╭─ Data shown

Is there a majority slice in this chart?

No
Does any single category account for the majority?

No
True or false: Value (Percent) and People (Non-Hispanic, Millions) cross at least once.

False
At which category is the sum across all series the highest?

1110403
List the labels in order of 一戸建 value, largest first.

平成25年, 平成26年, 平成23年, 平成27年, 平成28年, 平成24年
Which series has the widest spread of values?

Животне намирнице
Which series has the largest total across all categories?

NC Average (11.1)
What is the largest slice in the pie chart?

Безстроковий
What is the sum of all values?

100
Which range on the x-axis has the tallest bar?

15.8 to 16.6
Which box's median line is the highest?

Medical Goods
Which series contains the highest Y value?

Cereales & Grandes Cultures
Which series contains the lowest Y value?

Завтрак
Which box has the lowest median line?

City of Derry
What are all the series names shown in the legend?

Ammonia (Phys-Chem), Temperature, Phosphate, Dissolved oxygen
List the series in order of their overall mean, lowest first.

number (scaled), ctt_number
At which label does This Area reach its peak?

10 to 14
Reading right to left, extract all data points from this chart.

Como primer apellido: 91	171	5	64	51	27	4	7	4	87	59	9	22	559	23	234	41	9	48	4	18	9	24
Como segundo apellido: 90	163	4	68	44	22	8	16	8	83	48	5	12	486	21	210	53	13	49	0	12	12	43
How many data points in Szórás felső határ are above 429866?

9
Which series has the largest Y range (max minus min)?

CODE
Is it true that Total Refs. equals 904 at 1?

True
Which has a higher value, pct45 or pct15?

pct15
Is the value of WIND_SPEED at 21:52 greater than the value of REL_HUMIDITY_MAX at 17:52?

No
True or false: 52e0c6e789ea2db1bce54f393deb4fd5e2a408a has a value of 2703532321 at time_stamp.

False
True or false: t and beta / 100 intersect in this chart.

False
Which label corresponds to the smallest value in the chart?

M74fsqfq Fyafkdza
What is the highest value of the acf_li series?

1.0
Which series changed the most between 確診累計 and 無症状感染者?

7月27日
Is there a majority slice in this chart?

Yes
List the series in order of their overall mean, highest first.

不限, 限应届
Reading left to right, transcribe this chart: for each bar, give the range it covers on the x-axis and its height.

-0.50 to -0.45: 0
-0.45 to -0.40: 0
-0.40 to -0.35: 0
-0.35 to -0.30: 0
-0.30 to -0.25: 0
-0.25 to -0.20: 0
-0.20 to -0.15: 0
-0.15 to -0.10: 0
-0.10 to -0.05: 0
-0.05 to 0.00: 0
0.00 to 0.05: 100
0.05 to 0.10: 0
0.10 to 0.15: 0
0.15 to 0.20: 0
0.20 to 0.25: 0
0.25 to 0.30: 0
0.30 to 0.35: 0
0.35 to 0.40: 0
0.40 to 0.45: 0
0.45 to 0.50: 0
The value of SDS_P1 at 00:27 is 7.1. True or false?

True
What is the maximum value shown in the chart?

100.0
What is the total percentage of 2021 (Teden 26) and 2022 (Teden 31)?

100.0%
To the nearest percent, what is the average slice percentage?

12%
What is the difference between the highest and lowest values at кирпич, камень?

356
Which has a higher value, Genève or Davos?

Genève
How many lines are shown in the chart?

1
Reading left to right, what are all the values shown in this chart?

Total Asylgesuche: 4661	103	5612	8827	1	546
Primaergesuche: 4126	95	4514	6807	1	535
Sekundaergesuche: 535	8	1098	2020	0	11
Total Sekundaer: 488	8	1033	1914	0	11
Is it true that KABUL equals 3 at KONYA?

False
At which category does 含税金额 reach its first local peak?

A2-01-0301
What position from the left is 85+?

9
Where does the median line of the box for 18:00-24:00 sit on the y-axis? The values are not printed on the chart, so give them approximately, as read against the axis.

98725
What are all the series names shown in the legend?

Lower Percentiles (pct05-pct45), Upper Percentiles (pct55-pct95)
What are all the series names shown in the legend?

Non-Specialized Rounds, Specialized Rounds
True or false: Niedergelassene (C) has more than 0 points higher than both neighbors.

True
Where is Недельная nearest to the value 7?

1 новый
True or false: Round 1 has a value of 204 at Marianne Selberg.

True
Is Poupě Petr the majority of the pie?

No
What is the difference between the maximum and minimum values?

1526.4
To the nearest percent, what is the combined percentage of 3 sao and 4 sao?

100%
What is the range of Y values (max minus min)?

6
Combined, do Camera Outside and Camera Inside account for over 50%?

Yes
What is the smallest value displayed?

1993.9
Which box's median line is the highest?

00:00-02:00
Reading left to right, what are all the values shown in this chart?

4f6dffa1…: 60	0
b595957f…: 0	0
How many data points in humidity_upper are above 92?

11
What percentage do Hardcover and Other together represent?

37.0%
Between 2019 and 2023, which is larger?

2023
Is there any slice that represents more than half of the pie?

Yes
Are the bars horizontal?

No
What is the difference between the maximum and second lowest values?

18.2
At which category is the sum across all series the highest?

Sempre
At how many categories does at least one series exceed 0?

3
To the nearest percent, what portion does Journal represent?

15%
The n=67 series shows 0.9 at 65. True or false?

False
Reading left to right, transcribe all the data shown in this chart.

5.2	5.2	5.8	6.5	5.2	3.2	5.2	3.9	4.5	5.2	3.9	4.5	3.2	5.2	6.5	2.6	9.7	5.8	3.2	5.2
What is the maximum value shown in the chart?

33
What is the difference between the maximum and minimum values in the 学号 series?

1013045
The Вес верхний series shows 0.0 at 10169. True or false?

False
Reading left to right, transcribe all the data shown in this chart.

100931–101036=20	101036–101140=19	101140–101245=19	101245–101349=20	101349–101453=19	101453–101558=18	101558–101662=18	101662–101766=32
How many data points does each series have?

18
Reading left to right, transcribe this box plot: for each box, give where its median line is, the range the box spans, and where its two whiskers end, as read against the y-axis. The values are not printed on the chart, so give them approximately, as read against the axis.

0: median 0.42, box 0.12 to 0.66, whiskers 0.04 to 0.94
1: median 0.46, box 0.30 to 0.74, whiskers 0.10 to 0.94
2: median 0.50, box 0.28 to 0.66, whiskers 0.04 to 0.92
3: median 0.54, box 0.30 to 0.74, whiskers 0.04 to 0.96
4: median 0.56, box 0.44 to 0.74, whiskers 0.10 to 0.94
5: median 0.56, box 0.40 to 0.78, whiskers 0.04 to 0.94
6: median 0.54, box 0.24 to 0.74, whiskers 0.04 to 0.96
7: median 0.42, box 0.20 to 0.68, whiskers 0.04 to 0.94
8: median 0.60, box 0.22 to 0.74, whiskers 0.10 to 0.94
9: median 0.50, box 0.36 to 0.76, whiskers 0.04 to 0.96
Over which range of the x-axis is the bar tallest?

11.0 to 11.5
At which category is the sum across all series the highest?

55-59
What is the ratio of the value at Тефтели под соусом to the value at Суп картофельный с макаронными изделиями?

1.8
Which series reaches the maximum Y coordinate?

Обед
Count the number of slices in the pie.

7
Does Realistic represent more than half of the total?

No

╰─

# What you should do
Reproduce all of the records above word for word.

# Task solution
Is there a majority slice in this chart?

No
Does any single category account for the majority?

No
True or false: Value (Percent) and People (Non-Hispanic, Millions) cross at least once.

False
At which category is the sum across all series the highest?

1110403
List the labels in order of 一戸建 value, largest first.

平成25年, 平成26年, 平成23年, 平成27年, 平成28年, 平成24年
Which series has the widest spread of values?

Животне намирнице
Which series has the largest total across all categories?

NC Average (11.1)
What is the largest slice in the pie chart?

Безстроковий
What is the sum of all values?

100
Which range on the x-axis has the tallest bar?

15.8 to 16.6
Which box's median line is the highest?

Medical Goods
Which series contains the highest Y value?

Cereales & Grandes Cultures
Which series contains the lowest Y value?

Завтрак
Which box has the lowest median line?

City of Derry
What are all the series names shown in the legend?

Ammonia (Phys-Chem), Temperature, Phosphate, Dissolved oxygen
List the series in order of their overall mean, lowest first.

number (scaled), ctt_number
At which label does This Area reach its peak?

10 to 14
Reading right to left, extract all data points from this chart.

Como primer apellido: 91	171	5	64	51	27	4	7	4	87	59	9	22	559	23	234	41	9	48	4	18	9	24
Como segundo apellido: 90	163	4	68	44	22	8	16	8	83	48	5	12	486	21	210	53	13	49	0	12	12	43
How many data points in Szórás felső határ are above 429866?

9
Which series has the largest Y range (max minus min)?

CODE
Is it true that Total Refs. equals 904 at 1?

True
Which has a higher value, pct45 or pct15?

pct15
Is the value of WIND_SPEED at 21:52 greater than the value of REL_HUMIDITY_MAX at 17:52?

No
True or false: 52e0c6e789ea2db1bce54f393deb4fd5e2a408a has a value of 2703532321 at time_stamp.

False
True or false: t and beta / 100 intersect in this chart.

False
Which label corresponds to the smallest value in the chart?

M74fsqfq Fyafkdza
What is the highest value of the acf_li series?

1.0
Which series changed the most between 確診累計 and 無症状感染者?

7月27日
Is there a majority slice in this chart?

Yes
List the series in order of their overall mean, highest first.

不限, 限应届
Reading left to right, transcribe this chart: for each bar, give the range it covers on the x-axis and its height.

-0.50 to -0.45: 0
-0.45 to -0.40: 0
-0.40 to -0.35: 0
-0.35 to -0.30: 0
-0.30 to -0.25: 0
-0.25 to -0.20: 0
-0.20 to -0.15: 0
-0.15 to -0.10: 0
-0.10 to -0.05: 0
-0.05 to 0.00: 0
0.00 to 0.05: 100
0.05 to 0.10: 0
0.10 to 0.15: 0
0.15 to 0.20: 0
0.20 to 0.25: 0
0.25 to 0.30: 0
0.30 to 0.35: 0
0.35 to 0.40: 0
0.40 to 0.45: 0
0.45 to 0.50: 0
The value of SDS_P1 at 00:27 is 7.1. True or false?

True
What is the maximum value shown in the chart?

100.0
What is the total percentage of 2021 (Teden 26) and 2022 (Teden 31)?

100.0%
To the nearest percent, what is the average slice percentage?

12%
What is the difference between the highest and lowest values at кирпич, камень?

356
Which has a higher value, Genève or Davos?

Genève
How many lines are shown in the chart?

1
Reading left to right, what are all the values shown in this chart?

Total Asylgesuche: 4661	103	5612	8827	1	546
Primaergesuche: 4126	95	4514	6807	1	535
Sekundaergesuche: 535	8	1098	2020	0	11
Total Sekundaer: 488	8	1033	1914	0	11
Is it true that KABUL equals 3 at KONYA?

False
At which category does 含税金额 reach its first local peak?

A2-01-0301
What position from the left is 85+?

9
Where does the median line of the box for 18:00-24:00 sit on the y-axis? The values are not printed on the chart, so give them approximately, as read against the axis.

98725
What are all the series names shown in the legend?

Lower Percentiles (pct05-pct45), Upper Percentiles (pct55-pct95)
What are all the series names shown in the legend?

Non-Specialized Rounds, Specialized Rounds
True or false: Niedergelassene (C) has more than 0 points higher than both neighbors.

True
Where is Недельная nearest to the value 7?

1 новый
True or false: Round 1 has a value of 204 at Marianne Selberg.

True
Is Poupě Petr the majority of the pie?

No
What is the difference between the maximum and minimum values?

1526.4
To the nearest percent, what is the combined percentage of 3 sao and 4 sao?

100%
What is the range of Y values (max minus min)?

6
Combined, do Camera Outside and Camera Inside account for over 50%?

Yes
What is the smallest value displayed?

1993.9
Which box's median line is the highest?

00:00-02:00
Reading left to right, what are all the values shown in this chart?

4f6dffa1…: 60	0
b595957f…: 0	0
How many data points in humidity_upper are above 92?

11
What percentage do Hardcover and Other together represent?

37.0%
Between 2019 and 2023, which is larger?

2023
Is there any slice that represents more than half of the pie?

Yes
Are the bars horizontal?

No
What is the difference between the maximum and second lowest values?

18.2
At which category is the sum across all series the highest?

Sempre
At how many categories does at least one series exceed 0?

3
To the nearest percent, what portion does Journal represent?

15%
The n=67 series shows 0.9 at 65. True or false?

False
Reading left to right, transcribe all the data shown in this chart.

5.2	5.2	5.8	6.5	5.2	3.2	5.2	3.9	4.5	5.2	3.9	4.5	3.2	5.2	6.5	2.6	9.7	5.8	3.2	5.2
What is the maximum value shown in the chart?

33
What is the difference between the maximum and minimum values in the 学号 series?

1013045
The Вес верхний series shows 0.0 at 10169. True or false?

False
Reading left to right, transcribe all the data shown in this chart.

100931–101036=20	101036–101140=19	101140–101245=19	101245–101349=20	101349–101453=19	101453–101558=18	101558–101662=18	101662–101766=32
How many data points does each series have?

18
Reading left to right, transcribe this box plot: for each box, give where its median line is, the range the box spans, and where its two whiskers end, as read against the y-axis. The values are not printed on the chart, so give them approximately, as read against the axis.

0: median 0.42, box 0.12 to 0.66, whiskers 0.04 to 0.94
1: median 0.46, box 0.30 to 0.74, whiskers 0.10 to 0.94
2: median 0.50, box 0.28 to 0.66, whiskers 0.04 to 0.92
3: median 0.54, box 0.30 to 0.74, whiskers 0.04 to 0.96
4: median 0.56, box 0.44 to 0.74, whiskers 0.10 to 0.94
5: median 0.56, box 0.40 to 0.78, whiskers 0.04 to 0.94
6: median 0.54, box 0.24 to 0.74, whiskers 0.04 to 0.96
7: median 0.42, box 0.20 to 0.68, whiskers 0.04 to 0.94
8: median 0.60, box 0.22 to 0.74, whiskers 0.10 to 0.94
9: median 0.50, box 0.36 to 0.76, whiskers 0.04 to 0.96
Over which range of the x-axis is the bar tallest?

11.0 to 11.5
At which category is the sum across all series the highest?

55-59
What is the ratio of the value at Тефтели под соусом to the value at Суп картофельный с макаронными изделиями?

1.8
Which series reaches the maximum Y coordinate?

Обед
Count the number of slices in the pie.

7
Does Realistic represent more than half of the total?

No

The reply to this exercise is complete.